(Source data)

━━━

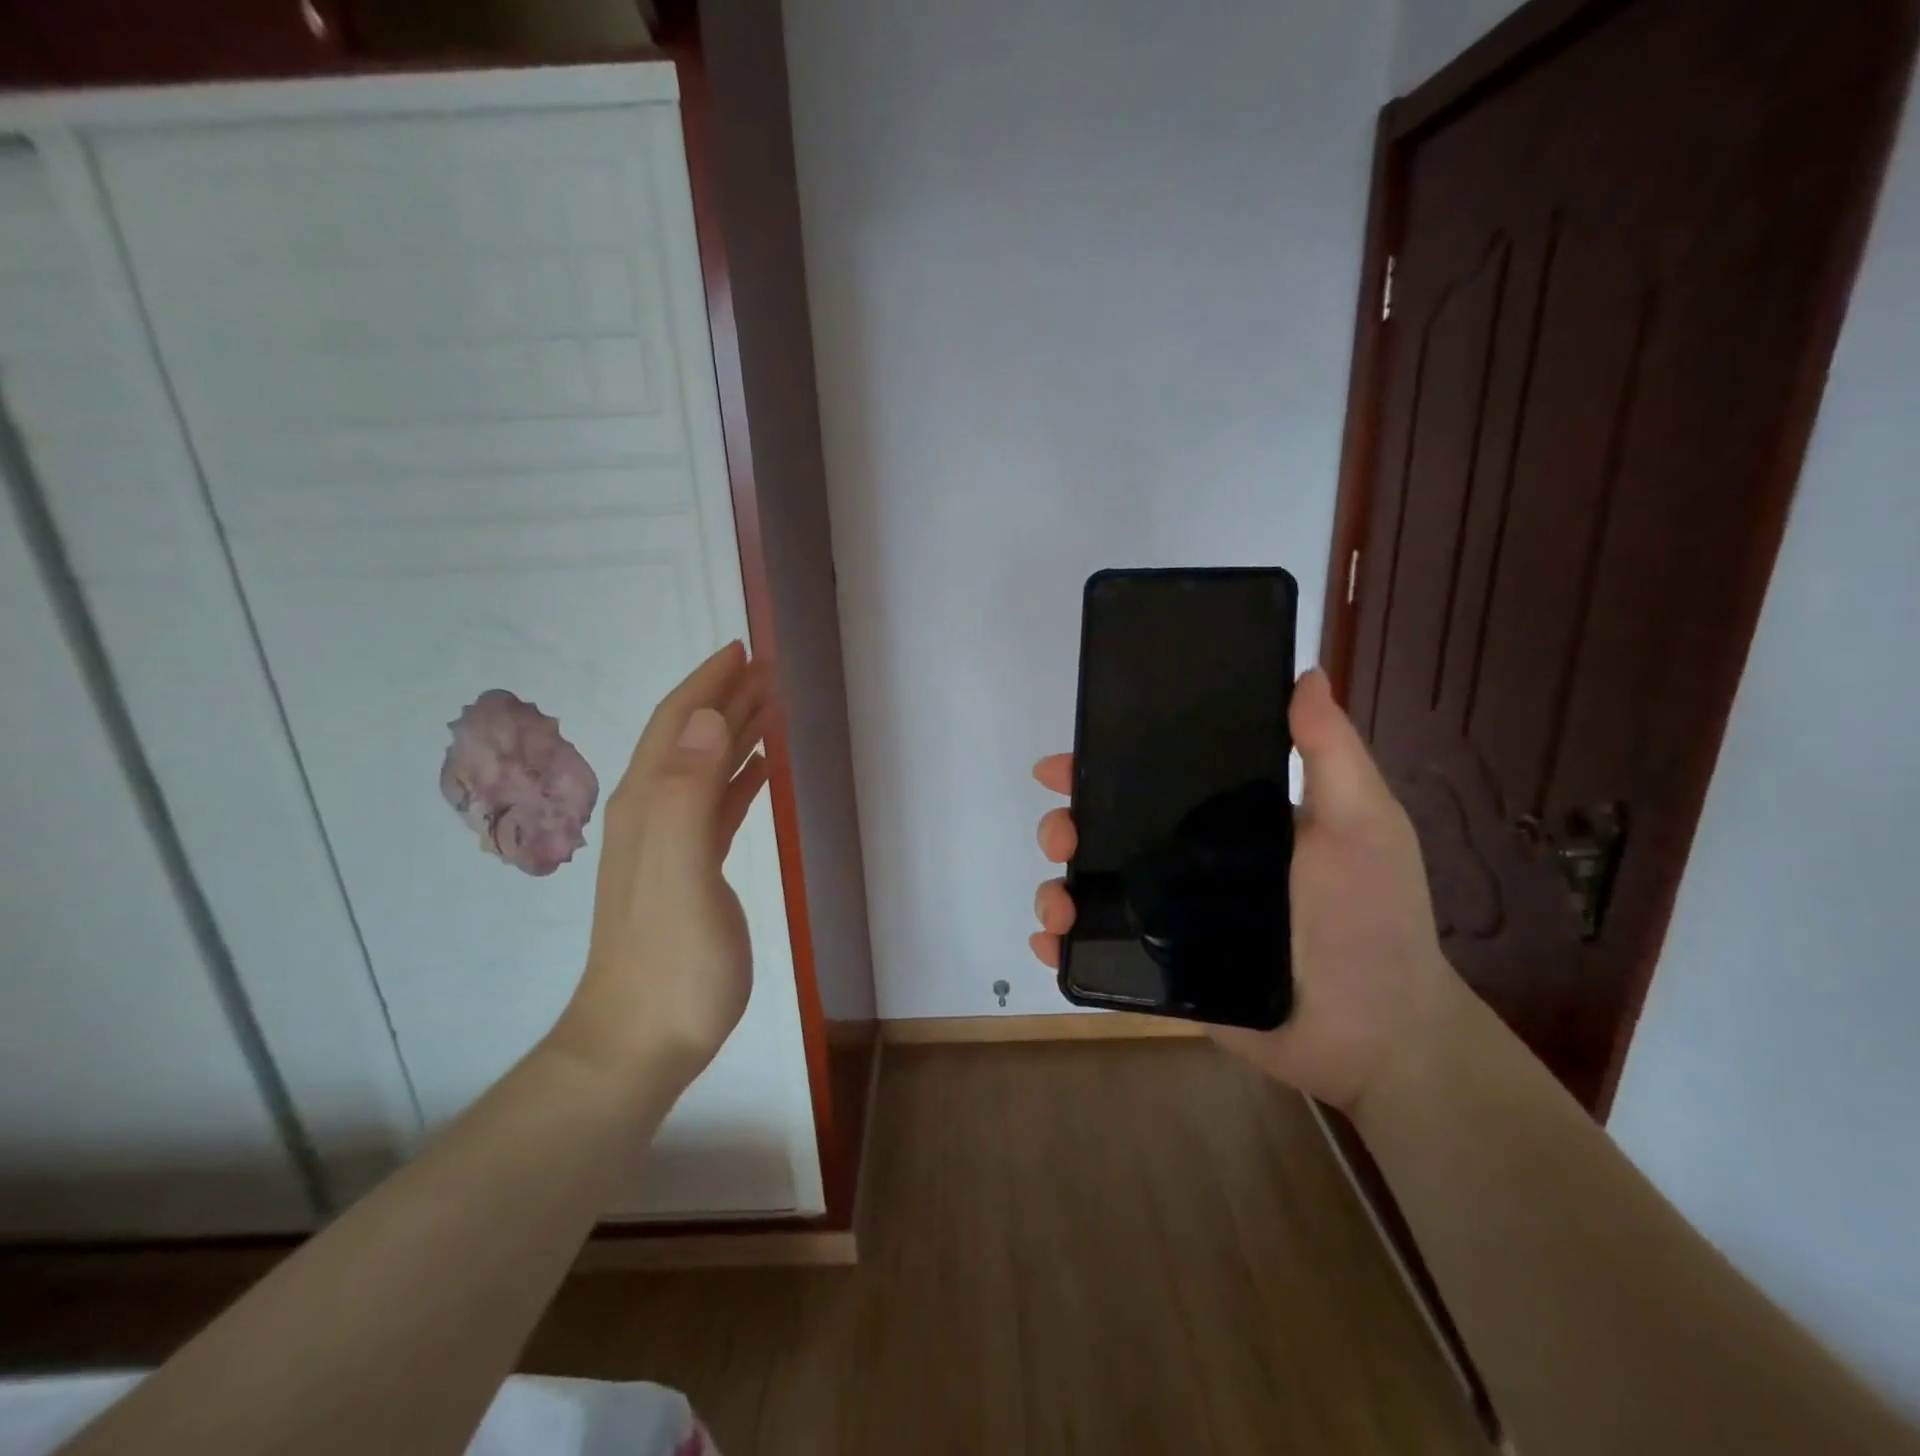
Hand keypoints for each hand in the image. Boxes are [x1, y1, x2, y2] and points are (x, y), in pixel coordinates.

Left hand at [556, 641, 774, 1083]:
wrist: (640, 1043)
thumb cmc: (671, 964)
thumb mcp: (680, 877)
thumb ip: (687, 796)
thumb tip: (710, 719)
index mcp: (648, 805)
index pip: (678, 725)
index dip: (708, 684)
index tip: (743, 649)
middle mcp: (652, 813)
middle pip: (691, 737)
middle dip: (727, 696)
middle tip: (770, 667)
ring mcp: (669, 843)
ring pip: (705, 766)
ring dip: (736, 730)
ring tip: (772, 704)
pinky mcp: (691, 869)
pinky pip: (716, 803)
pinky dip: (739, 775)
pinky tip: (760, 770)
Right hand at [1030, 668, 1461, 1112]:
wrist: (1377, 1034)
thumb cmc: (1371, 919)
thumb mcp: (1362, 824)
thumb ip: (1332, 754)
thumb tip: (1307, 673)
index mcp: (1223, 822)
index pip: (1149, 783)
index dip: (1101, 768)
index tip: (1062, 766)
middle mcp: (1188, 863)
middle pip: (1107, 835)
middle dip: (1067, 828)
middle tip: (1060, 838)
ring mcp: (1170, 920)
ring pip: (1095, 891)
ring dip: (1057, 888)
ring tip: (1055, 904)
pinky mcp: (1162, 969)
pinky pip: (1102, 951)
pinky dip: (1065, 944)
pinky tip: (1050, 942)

━━━

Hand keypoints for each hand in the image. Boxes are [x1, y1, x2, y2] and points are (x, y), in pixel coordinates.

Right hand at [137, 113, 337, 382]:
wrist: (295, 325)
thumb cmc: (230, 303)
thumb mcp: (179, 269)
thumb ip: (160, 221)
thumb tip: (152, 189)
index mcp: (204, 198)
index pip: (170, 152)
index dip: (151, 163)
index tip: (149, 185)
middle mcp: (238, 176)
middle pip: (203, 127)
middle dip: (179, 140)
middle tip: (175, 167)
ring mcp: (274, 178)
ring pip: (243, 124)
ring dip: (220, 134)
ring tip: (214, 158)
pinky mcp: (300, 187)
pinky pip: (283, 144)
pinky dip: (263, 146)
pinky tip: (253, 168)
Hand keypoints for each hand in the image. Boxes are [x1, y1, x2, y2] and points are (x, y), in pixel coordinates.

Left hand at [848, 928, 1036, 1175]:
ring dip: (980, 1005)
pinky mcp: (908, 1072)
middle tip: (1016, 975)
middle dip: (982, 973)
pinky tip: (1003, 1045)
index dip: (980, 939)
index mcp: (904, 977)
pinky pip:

━━━

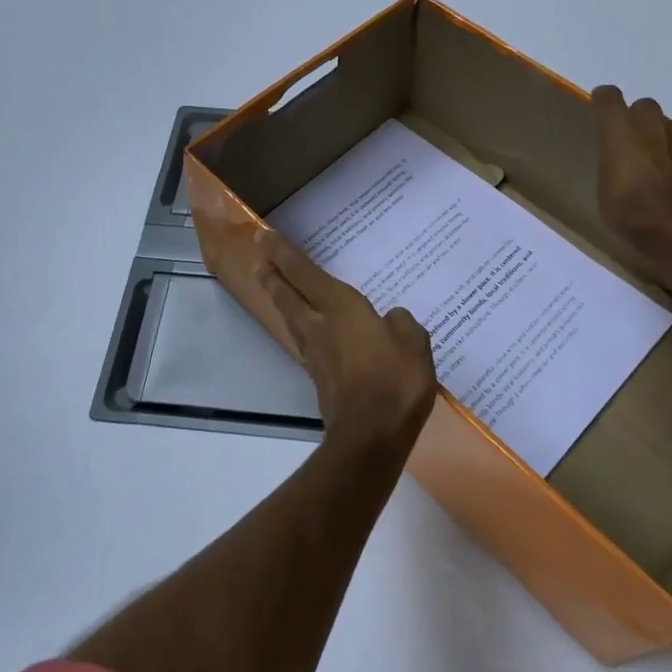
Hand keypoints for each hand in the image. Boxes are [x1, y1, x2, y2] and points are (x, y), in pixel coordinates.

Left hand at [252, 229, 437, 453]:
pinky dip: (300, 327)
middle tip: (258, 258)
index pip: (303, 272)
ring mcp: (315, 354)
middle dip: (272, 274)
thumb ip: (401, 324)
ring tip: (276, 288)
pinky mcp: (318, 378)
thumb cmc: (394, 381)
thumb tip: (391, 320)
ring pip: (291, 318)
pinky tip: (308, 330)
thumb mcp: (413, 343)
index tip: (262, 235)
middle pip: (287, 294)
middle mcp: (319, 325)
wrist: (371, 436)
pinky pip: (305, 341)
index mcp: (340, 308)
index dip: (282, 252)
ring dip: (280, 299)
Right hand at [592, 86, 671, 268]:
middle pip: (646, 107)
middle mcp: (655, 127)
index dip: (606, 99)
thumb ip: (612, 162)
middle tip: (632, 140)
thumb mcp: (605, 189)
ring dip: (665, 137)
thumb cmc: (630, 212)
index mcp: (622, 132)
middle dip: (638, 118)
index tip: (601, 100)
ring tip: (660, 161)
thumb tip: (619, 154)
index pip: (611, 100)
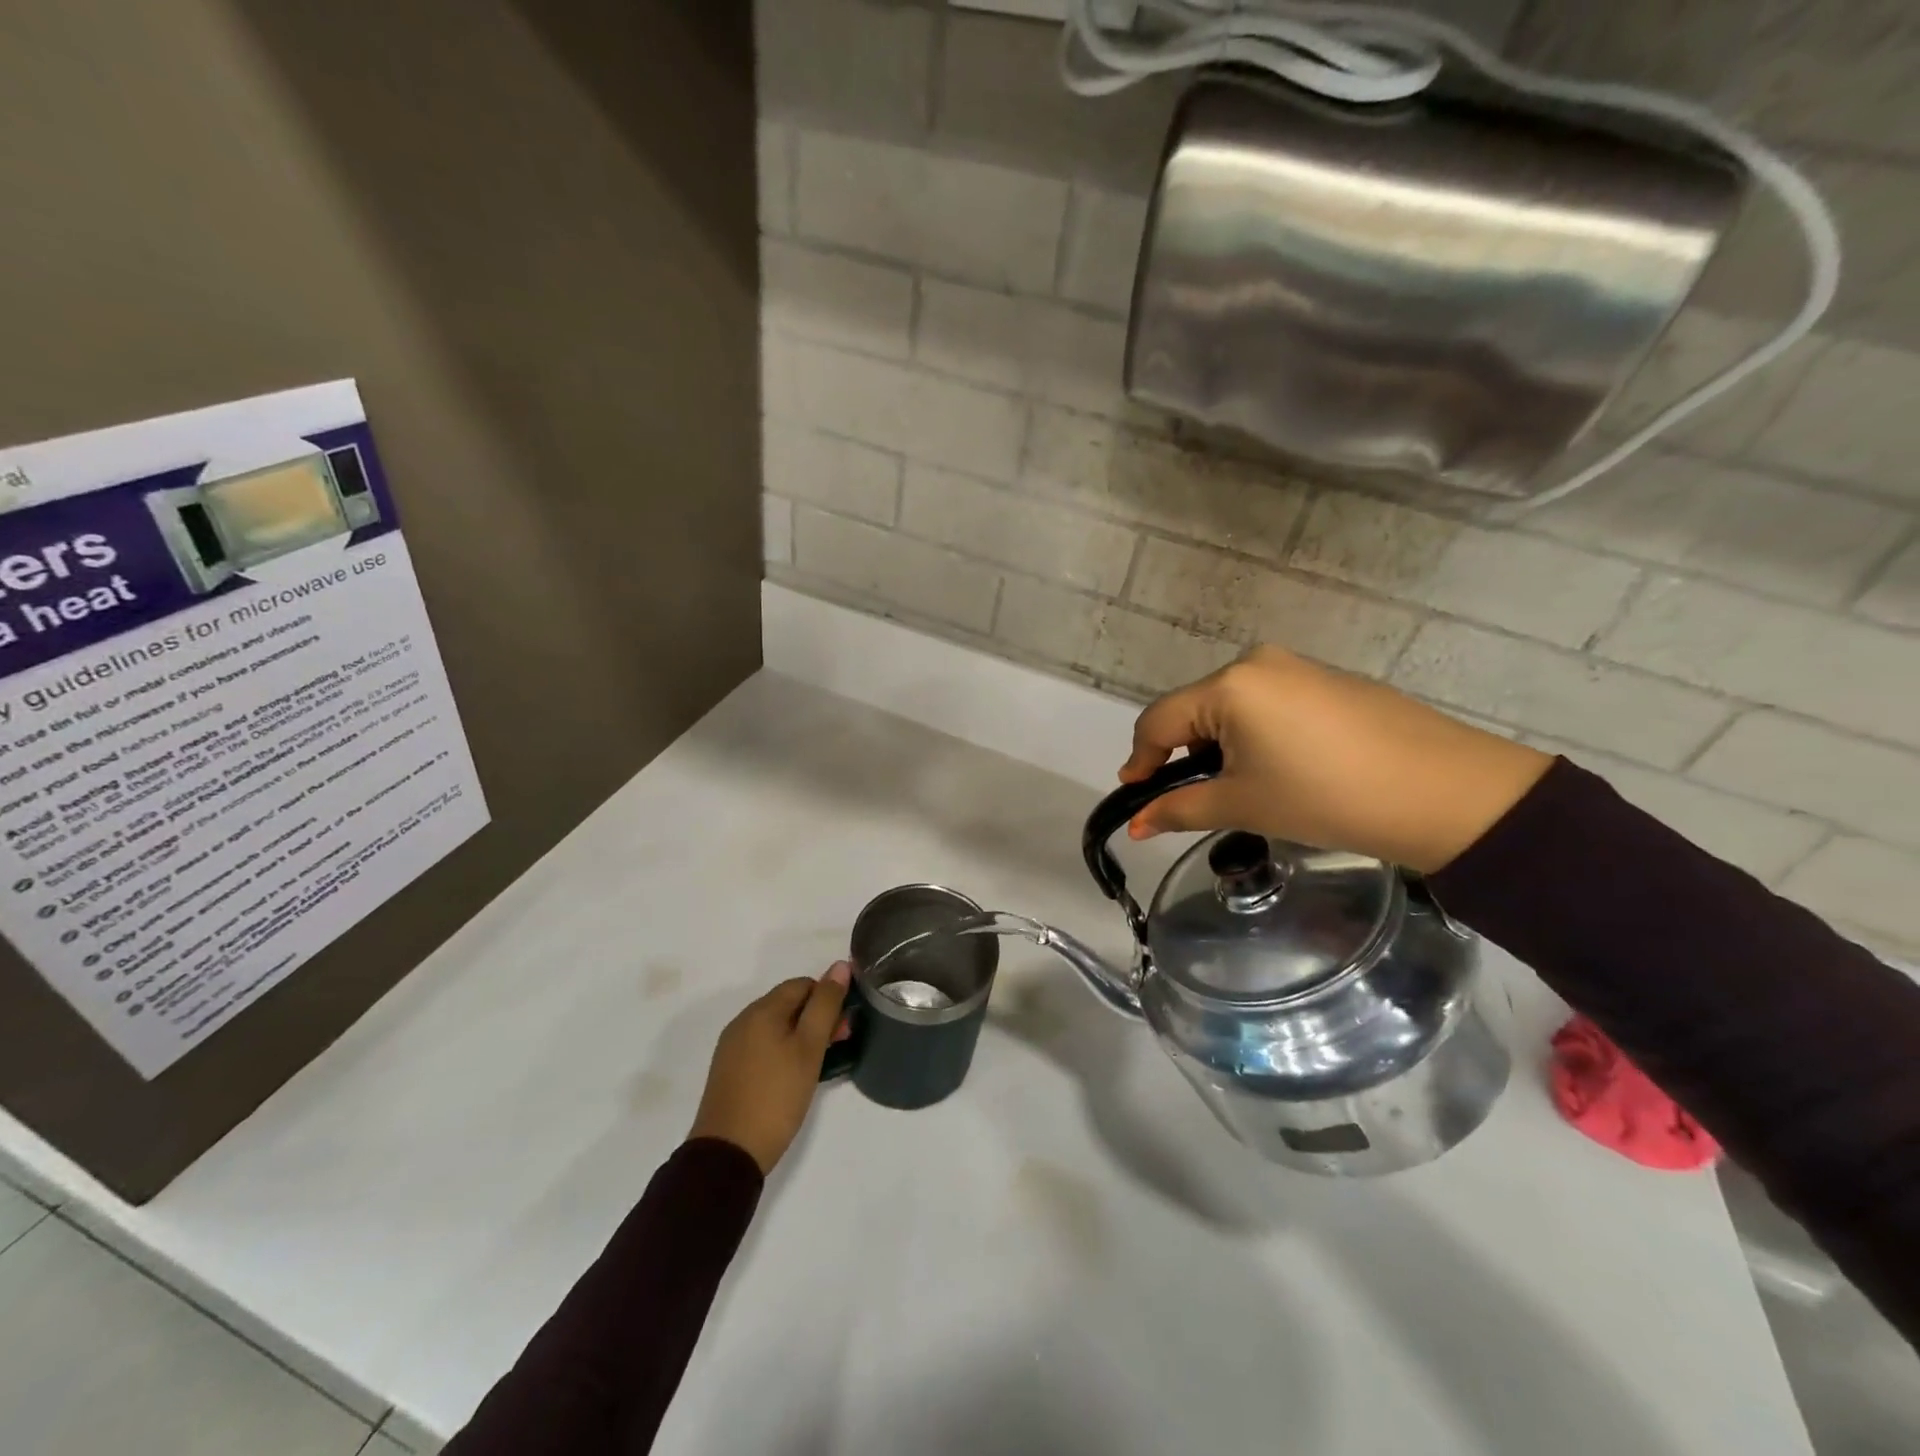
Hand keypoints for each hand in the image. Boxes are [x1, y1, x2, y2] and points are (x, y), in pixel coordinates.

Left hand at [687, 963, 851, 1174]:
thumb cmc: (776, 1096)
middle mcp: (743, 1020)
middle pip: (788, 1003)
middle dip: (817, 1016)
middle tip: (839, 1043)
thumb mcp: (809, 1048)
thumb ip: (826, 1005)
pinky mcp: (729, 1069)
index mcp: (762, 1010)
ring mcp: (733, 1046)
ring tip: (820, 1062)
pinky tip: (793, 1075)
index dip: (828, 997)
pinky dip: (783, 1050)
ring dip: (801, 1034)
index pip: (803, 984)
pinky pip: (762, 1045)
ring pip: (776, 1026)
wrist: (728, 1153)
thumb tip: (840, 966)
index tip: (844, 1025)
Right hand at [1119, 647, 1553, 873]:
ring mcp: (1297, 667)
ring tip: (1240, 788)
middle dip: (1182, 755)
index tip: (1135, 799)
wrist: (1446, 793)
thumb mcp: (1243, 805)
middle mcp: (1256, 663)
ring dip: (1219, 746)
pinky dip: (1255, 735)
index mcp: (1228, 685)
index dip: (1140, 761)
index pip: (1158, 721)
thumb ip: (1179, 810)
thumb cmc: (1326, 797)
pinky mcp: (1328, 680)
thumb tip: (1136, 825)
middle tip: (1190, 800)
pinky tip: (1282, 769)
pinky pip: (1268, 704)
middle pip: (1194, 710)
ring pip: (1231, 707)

━━━

Only the lines above starting at the line that holds "ring dip: (736, 730)" and ending at the line that holds "pinky tip: (1050, 942)" are to be repeated, exactly and in full.

ring dip: (736, 730)
ring tip: (772, 704)
pinky mcp: (691, 869)
pinky pip: (716, 803)
pinky dip: (739, 775)
pinky tip: (760, 770)
Right hand at [1030, 668, 1461, 1112]:
wrist: (1377, 1034)
thumb cmc: (1371, 919)
thumb mcp: (1362, 824)
thumb ip: (1332, 754)
thumb tip: (1307, 673)
index mcp: (1223, 822)
index pip: (1149, 783)
index dip: (1101, 768)
index tip: (1062, 766)
middle mcp: (1188, 863)
middle pip: (1107, 835)
middle dip: (1067, 828)
middle tip: (1060, 838)
ring mcp: (1170, 920)
ring pip: (1095, 891)
ring dip: (1057, 888)
ring tip: (1055, 904)
pinky mcp: (1162, 969)
pinky pip: (1102, 951)
pinky dip: (1065, 944)
pinky tip: (1050, 942)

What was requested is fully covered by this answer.